At the end of 2010, Gridley made ten key predictions for 2011. For the most part, our forecast was fairly accurate. We were right on the money with our predictions about social media becoming mainstream, mobile finally having its day, the continuing momentum in eCommerce, and the surge in SaaS and outsourcing services. Our predictions about disruptive models gaining traction, a healthy IPO market, the emergence of broadcast quality video content, and successful content models continuing to evolve also panned out to some extent. We ended up being surprised that Facebook did not turn into a real eCommerce platform in 2011 and that more VC and PE firms did not seek to more aggressively exit portfolio companies. However, we expect to see these themes play out in 2012.

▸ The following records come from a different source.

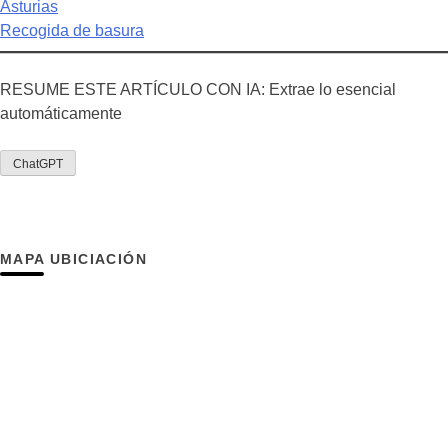
Asturias
Recogida de basura
RESUME ESTE ARTÍCULO CON IA: Extrae lo esencial
automáticamente
ChatGPT
MAPA UBICIACIÓN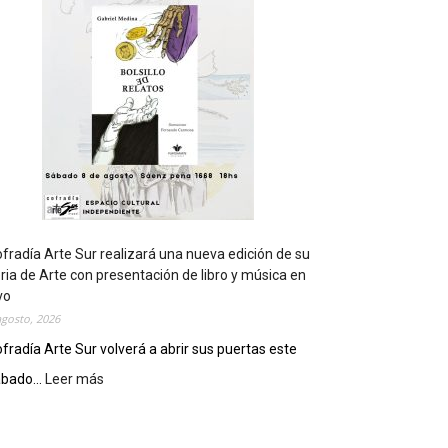
t
s
e
r
á
s
e
d
e
d
e
l
c
fradía Arte Sur realizará una nueva edición de su
i
ria de Arte con presentación de libro y música en
e
vo
r
agosto, 2026
r
fradía Arte Sur volverá a abrir sus puertas este
e
bado...
Leer más
:
g
C
e
o
n
f
e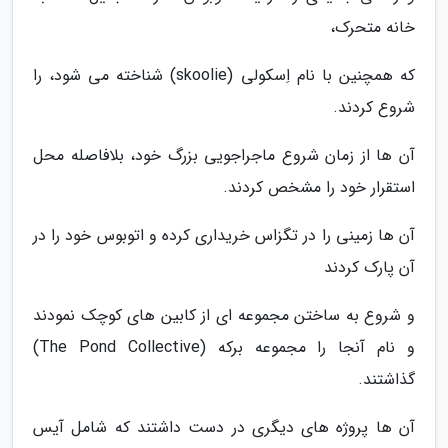
خانه متحرک،
که همچنین با نام اِسکولی (skoolie) شناخته می شود، را
شروع کردند.
آن ها از زمان شروع ماجراجویی بزرگ خود، بلافاصله محل
استقرار خود را مشخص کردند.
آن ها زمینی را در تگزاس خریداری کرده و اتوبوس خود را در
آن پارک کردند
و شروع به ساختن مجموعه ای از کابین های کوچک نمودند
و نام آنجا را مجموعه برکه (The Pond Collective)
گذاشتند.
آن ها پروژه های دیگری در دست داشتند که شامل آیس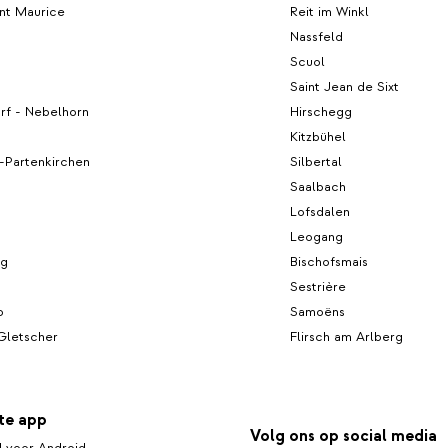
nt Maurice
Reit im Winkl
Nassfeld
Scuol
Saint Jean de Sixt
rf - Nebelhorn
Hirschegg
Kitzbühel
-Partenkirchen
Silbertal
Saalbach
Lofsdalen
Leogang
rg
Bischofsmais
Sestrière
o
Samoëns
 Gletscher
Flirsch am Arlberg
te app
Volg ons op social media
 voor Android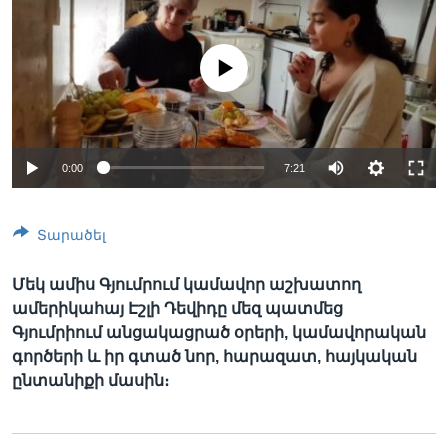
No media source currently available
Լեզուներ
0:00
7:21
Տարածել
Մեկ ամիս Գյումրում կամավոր աշխատող
ամերիկահայ Էշլի Դեվիդը մեզ պատմեց
Գյումրիում անցակացրած օրերի, կամավորական
գործերի և իր գտած նոր, հարազատ, հայկական
ընտանիքի մասին։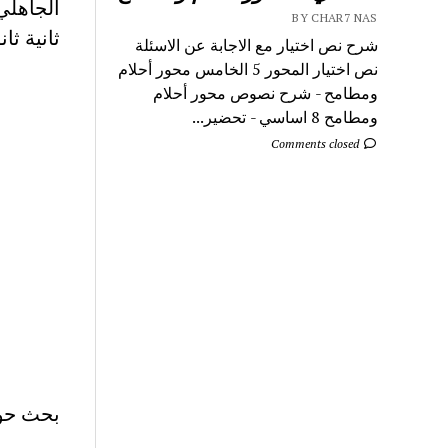
الجاهلي
BY CHAR7 NAS
ثانية ثا
شرح نص اختيار مع الاجابة عن الاسئلة
نص اختيار المحور 5 الخامس محور أحلام
ومطامح - شرح نصوص محور أحلام
ومطامح 8 اساسي - تحضير...
Comments closed
بحث حول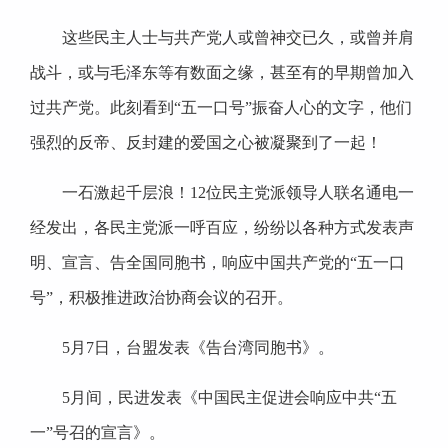
这些民主人士与共产党人或曾神交已久，或曾并肩
战斗，或与毛泽东等有数面之缘，甚至有的早期曾加入
过共产党。此刻看到“五一口号”振奋人心的文字，他们
强烈的反帝、反封建的爱国之心被凝聚到了一起！
一石激起千层浪！12位民主党派领导人联名通电一
经发出，各民主党派一呼百应，纷纷以各种方式发表声
明、宣言、告全国同胞书，响应中国共产党的“五一口
号”，积极推进政治协商会议的召开。
5月7日，台盟发表《告台湾同胞书》。
5月间，民进发表《中国民主促进会响应中共“五
一”号召的宣言》。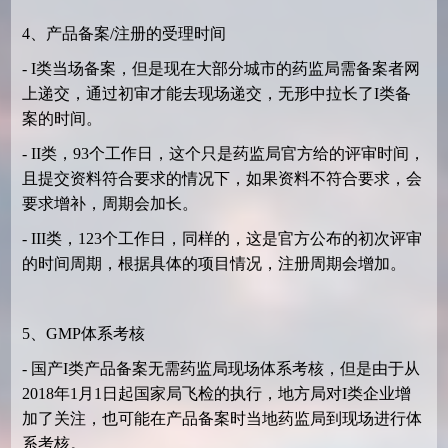
4、产品备案/注册的受理时间
- I类当场备案，但是现在大部分城市的药监局需备案者网
上递交，通过初审才能去现场递交，无形中拉长了I类备
案的时间。
- II类，93个工作日，这个只是药监局官方给的评审时间，
且提交资料符合要求的情况下，如果资料不符合要求，会
要求增补，周期会加长。
- III类，123个工作日，同样的，这是官方公布的初次评审
的时间周期，根据具体的项目情况，注册周期会增加。
5、GMP体系考核
- 国产I类产品备案无需药监局现场体系考核，但是由于从
2018年1月1日起国家局飞检的执行，地方局对I类企业增
加了关注，也可能在产品备案时当地药监局到现场进行体
系考核。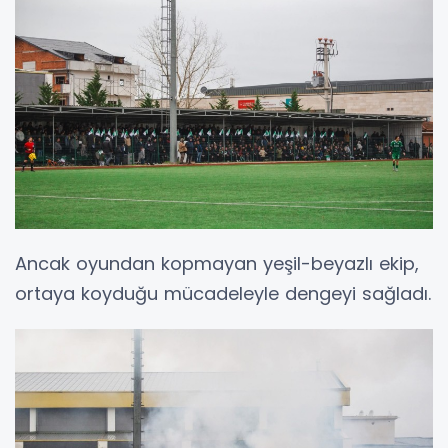
Ancak oyundan kopmayan yeşil-beyazlı ekip,
ortaya koyduğu mücadeleyle dengeyi sağladı.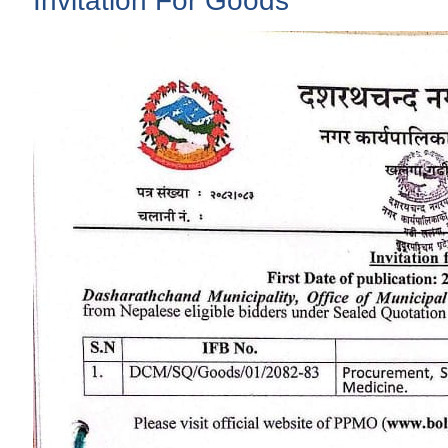
Invitation For Goods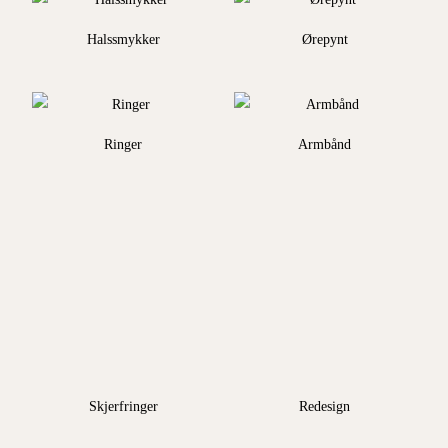
Halssmykker
Ørepynt
Ringer
Armbånd
Skjerfringer
Redesign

1. Social marketing will be a focal point within online marketing broadly with companies across the online advertising landscape building or buying solutions.
2. The mobile opportunity will finally become a mass marketing opportunity in social and location based services.
3. Continued shift in the e-commerce landscape as the new wave of social / group buying / flash sales companies took the king of e-commerce, Amazon, by surprise and gained immediate, unprecedented momentum.
4. Big surge in SaaS/Outsourcing Services sector with continued growth in cloud computing based models and resurgence in IT spending amongst a healthier economy.
5. Disruptive payment companies will gain a lot of attraction and attention and there will be at least one “bubble valuation” sale.
6. IPO market will return with multiple Internet treasures going public. Facebook will be the deal of the year.
7. Broadcast quality video content will find a business model that works online beyond Hulu.
8. Value will begin to accrue back to high quality, professional created content publishers and creators. However, the definition of “quality” will continue to evolve.
9. Facebook will become a real ecommerce platform.
10. We will finally see the VC and PE community looking more aggressively at portfolio company exits.